MÉXICO:
Los obispos frente al Zapatismo

La Ley de Derechos y Cultura Indígena aprobada por el Parlamento el pasado 28 de abril, reconoce constitucionalmente a las etnias del país. Sin embargo, la ley definitivamente aprobada, con las modificaciones que introdujo el Senado al proyecto elaborado por la Comisión de Concordia y Pacificación (COCOPA), no respondió a las demandas planteadas por el Ejército Zapatista de Liberación Nacional (EZLN). El obispo de San Cristóbal de las Casas, Felipe Arizmendi, reconoció que la reforma es "limitada y mejorable", pero advirtió a los zapatistas que "es legítimo impulsar nuevos avances, aunque siempre por medios pacíficos".

La Conferencia Episcopal había tomado posición sobre la marcha zapatista con un comunicado juzgado por los observadores como una obra maestra de equilibrismo. A la vez que defendían los derechos de los indígenas e invitaban a los legisladores a escuchar a los zapatistas, también le pedían a éstos aceptar la ley así como saliera del Parlamento, y a la población "analizar las palabras de los zapatistas, discerniendo las ideologías subyacentes y asumiendo las causas justas". La prudencia del texto reflejaba la disparidad de opiniones por parte de los obispos...
Felipe Arizmendi, obispo de San Cristóbal de las Casas, declaraba mirar "con esperanza" la marcha zapatista pero el obispo José Melgoza Osorio recomendó "no rendir homenaje a presuntos héroes que se adiestran para matar". Por su parte, Raúl Vera López, ex coadjutor de Samuel Ruiz, subrayó que "los zapatistas no luchan por el privilegio de un grupo, sino por los diez millones de indígenas del país"...
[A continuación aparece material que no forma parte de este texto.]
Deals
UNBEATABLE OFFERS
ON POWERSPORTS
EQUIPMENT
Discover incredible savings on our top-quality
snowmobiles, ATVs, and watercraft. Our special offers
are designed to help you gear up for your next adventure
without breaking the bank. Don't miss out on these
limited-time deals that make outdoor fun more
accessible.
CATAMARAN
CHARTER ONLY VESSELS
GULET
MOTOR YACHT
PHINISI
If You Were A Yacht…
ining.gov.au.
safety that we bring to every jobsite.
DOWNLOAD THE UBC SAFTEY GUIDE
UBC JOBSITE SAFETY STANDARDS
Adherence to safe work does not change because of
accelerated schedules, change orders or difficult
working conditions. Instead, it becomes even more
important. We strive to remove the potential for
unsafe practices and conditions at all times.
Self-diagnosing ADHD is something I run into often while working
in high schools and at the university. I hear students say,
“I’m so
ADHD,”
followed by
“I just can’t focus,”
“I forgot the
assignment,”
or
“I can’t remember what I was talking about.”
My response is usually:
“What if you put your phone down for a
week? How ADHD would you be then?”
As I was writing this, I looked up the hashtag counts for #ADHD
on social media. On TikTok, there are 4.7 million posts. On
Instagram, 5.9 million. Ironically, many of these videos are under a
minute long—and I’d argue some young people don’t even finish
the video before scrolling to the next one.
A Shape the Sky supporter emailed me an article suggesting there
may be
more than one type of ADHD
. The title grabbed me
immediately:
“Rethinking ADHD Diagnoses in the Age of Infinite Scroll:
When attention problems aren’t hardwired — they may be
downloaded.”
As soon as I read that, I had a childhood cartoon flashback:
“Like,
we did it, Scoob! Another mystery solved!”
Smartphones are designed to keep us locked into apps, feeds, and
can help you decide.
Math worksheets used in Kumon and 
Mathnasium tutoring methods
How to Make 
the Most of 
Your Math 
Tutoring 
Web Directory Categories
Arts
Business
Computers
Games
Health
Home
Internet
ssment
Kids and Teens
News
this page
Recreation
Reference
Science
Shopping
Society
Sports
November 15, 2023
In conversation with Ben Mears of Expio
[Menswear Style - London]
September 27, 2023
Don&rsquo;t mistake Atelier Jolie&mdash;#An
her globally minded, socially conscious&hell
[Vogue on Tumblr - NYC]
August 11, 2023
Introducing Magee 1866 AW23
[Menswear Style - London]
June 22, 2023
Sin embargo, el obispo Genaro Alamilla intervino muy duramente afirmando que "no todos los movimientos de masas son aceptables... Los secuaces de Marcos son ignorantes, desinformados e ingenuos", afirmó.
Los zapatistas, hablando en el Parlamento frente a 200 diputados y senadores (de un total de 628), habían reafirmado una vez más que cuando exigen la autonomía de los pueblos indígenas no buscan "balcanizar el país, ni independizarse de México". Una vez que fueron escuchados en el Parlamento, los zapatistas habían reiniciado el diálogo con el gobierno (después de casi cinco años de suspensión) pero una vez más la ley que resultó aprobada fue muy recortada respecto a la propuesta inicial y los zapatistas resolvieron una nueva interrupción del diálogo. En un comunicado posterior a la aprobación de la ley, el EZLN señaló que la reforma aprobada obliga a que "la guerra no termine, que los militares continúen con sus negocios sucios en Chiapas, que los zapatistas se mantengan en la clandestinidad y que los indígenas sigan siendo objeto de limosna y desprecio".
Mientras el presidente Vicente Fox se congratuló por la aprobación de la ley en el Parlamento, subrayando que es un punto de partida para reconquistar la paz en Chiapas, el presidente de la COCOPA, Félix Castellanos, afirmó que la reforma no contempla las necesidades ni está a la altura de las peticiones indígenas y no corresponde al planteamiento hecho por la COCOPA y que en la realidad será un obstáculo para que se reinicie el diálogo de pacificación.
El obispo Arizmendi, por su parte, reconoció que la reforma constitucional es "limitada y mejorable y que es legítimo impulsar nuevos avances, aunque siempre por medios pacíficos y nunca más por la vía militar". El obispo puso de manifiesto su confianza en que tanto el Congreso como el Senado "realicen las concreciones debidas y se atienda de manera adecuada lo que falta en temas como autonomía, participación política, disfrute de la tierra y justicia".